* _TASK SET_
1. Please rewrite the part of the stimulus passage that begins at "This week, the" and ends after "past 15 years.", updating every "stimulus" to "recovery".
2. Write what follows the last sentence of the stimulus passage.

* _SUPPLIED PASSAGE_
This week, the president traveled across battleground states to pitch yet another stimulus spending proposal. Undaunted by the pesky fact that each of his previous stimulus policies has failed to break the worst unemployment crisis since the Great Depression, the president has been persistent in his calls for record spending, record debt, record tax increases, and record uncertainty for American small businesses who have created 64 percent of all new jobs over the past 15 years.
SUMMARY OF THE NEW STIMULUS PROPOSAL
President Obama has proposed consideration of his so-called “American Jobs Act” incrementally, beginning with $35 billion in temporary stimulus spending to supplant local and state funding for education and first responders. Based on the White House summary of the president’s plan, the bill would appropriate $30 billion to provide grants to pay teachers. The president’s plan would require participating states to maintain support for early childhood, elementary, and secondary education and public institutions of higher education at the same level of support as the previous fiscal year or higher, effectively prohibiting reforms to state education spending. The bill would also provide $5 billion for competitive grants to states to prevent layoffs and pay for the hiring of law enforcement officers and other first responders. To offset the temporary spending, the proposal would contain a 0.5 percent permanent tax increase on Americans earning $1 million or more annually.
KEY CONCERNS WITH NEW STIMULUS SPENDING
Permanent Tax Increases in Exchange for Temporary Stimulus: Once again, the Obama Administration and Senate Democrats are proposing to offset a temporary stimulus with a permanent tax increase that will cost private sector jobs for years to come. The proposal would impose a 0.5 percent permanent tax increase on Americans earning $1 million or more annually. According to the Department of Treasury, 41 percent of all business income reported on individual returns would be hit by the surtax. At a time when uncertainty is the most significant business issue facing job creators, threats of looming tax increases do nothing but exacerbate the unemployment crisis.

* _DATASET RECORDS_
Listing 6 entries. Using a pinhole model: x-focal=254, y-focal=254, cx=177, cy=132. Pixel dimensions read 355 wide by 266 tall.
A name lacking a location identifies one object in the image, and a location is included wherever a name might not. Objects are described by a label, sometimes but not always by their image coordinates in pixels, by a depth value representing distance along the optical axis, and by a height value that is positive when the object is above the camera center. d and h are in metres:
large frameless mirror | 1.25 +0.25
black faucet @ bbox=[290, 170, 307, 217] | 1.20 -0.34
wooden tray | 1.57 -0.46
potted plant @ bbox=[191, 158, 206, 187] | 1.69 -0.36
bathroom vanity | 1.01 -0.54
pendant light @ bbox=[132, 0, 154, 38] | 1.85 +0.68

* * *

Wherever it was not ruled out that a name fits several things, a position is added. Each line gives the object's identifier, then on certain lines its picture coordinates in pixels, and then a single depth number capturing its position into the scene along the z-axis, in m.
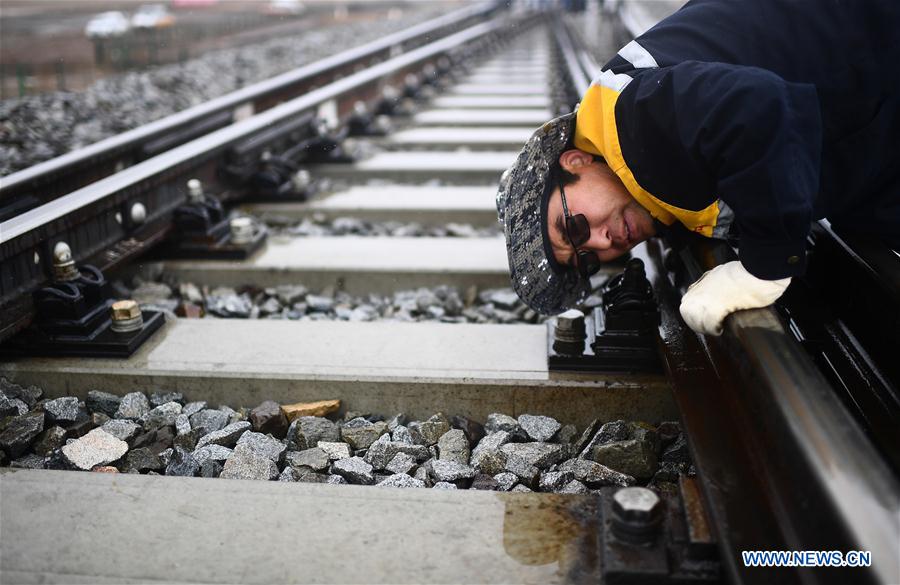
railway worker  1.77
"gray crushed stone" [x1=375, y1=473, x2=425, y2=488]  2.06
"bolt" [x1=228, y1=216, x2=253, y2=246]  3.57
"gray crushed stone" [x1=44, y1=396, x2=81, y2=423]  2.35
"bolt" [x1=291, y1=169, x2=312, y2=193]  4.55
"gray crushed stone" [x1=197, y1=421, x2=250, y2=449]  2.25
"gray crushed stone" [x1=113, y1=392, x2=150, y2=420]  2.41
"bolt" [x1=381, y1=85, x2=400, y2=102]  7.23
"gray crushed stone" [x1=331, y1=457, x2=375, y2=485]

* _ANSWERS TO THE EXERCISE_
1.
This week, the president traveled across battleground states to pitch yet another recovery spending proposal. Undaunted by the pesky fact that each of his previous recovery policies has failed to break the worst unemployment crisis since the Great Depression, the president has been persistent in his calls for record spending, record debt, record tax increases, and record uncertainty for American small businesses who have created 64 percent of all new jobs over the past 15 years.

2.
These Costly Policies Have Already Failed… Twice: Spending billions on temporary stimulus sweeteners is nothing new for the president. The president’s original $1.2 trillion stimulus (P.L. 111-5) included $53.6 billion in “State Fiscal Stabilization” to supplant state and local education spending and an additional $44.6 billion in miscellaneous Department of Education spending. In 2010, Democrats again approved $10 billion in so-called “teacher-jobs” spending (P.L. 111-226). Despite all this spending for local governments, combined with the “private sector job growth” touted by the president, the unemployment rate remains 9.1 percent and our nation is mired in the worst unemployment crisis since the Great Depression.
Temporary Spending?: According to the Department of Education, the $53.6 billion teacher funding in the original stimulus was a “one-time appropriation” meant as “a historic infusion of funds that is expected to be temporary.” On July 1, 2009, President Obama stated that the temporary funding had accomplished its goals. He said, “The Recovery Act [stimulus plan] was designed to make sure that local school districts didn’t layoff teachers and firefighters and police officers, and it’s done its job.” Just one year later, on August 6, 2010, then-Speaker Pelosi came back for another round of stimulus. She stated, “Democrats will return next week to save or create hundreds of thousands of jobs for our teachers, nurses, firefighters and police officers,” even though the president said the temporary spending had achieved its goal. With Democrats out of ideas to spur job creation, it seems they’ve decided to make failed stimulus spending a permanent policy platform. Instead of another stimulus spending sugar high, what America needs is steady, private-sector growth that will create jobs for the country’s 14 million unemployed.
Making Matters Worse: Numerous reports have suggested that Democrat stimulus spending has actually deterred economic growth and job creation. In May 2011, a study was released by Ohio State University which found that the President’s failed stimulus “destroyed/forestalled roughly one million private sector jobs.” The full study concludes that the actual impact of the $1.2 trillion “stimulus” was a net job loss of 550,000. In addition, researchers at Harvard Business School released a study in May, 2010, which “suggests that federal spending in states appears to cause local businesses to cut back rather than grow.” In any event, this new proposal is assured to do almost nothing for the 14 million unemployed Americans looking for a job. According to the National Federation of Independent Businesses, a small business association with 350,000 members nationwide, “For those who are unemployed, the President’s jobs program will be very ineffective if enacted.” Rather than working with Republicans on solutions to facilitate job creation, the president wants more taxes and failed stimulus which would, at its very best, maintain the unacceptable status quo.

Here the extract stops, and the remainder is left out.